To-do item
Reproduce the entire listing exactly as written, apart from its pictures.

##########

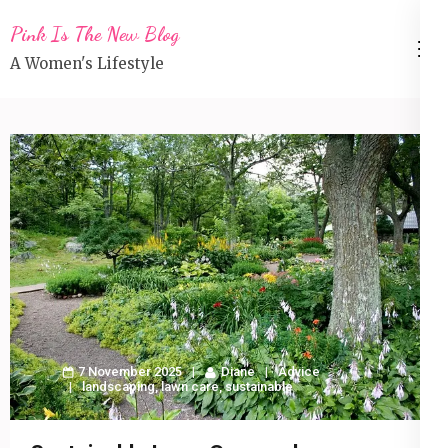
Skip
Pink Is The New Blog
to
A Women's Lifestyle
content
(Press
Enter)
7 November 2025
Diane
Advice
landscaping
,
lawn care
,
sustainable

##########

Answer
Skip
Pink Is The New Blog
to
A Women's Lifestyle
content
(Press
Enter)
7 November 2025
Diane
Advice
landscaping
,
lawn care
,
sustainable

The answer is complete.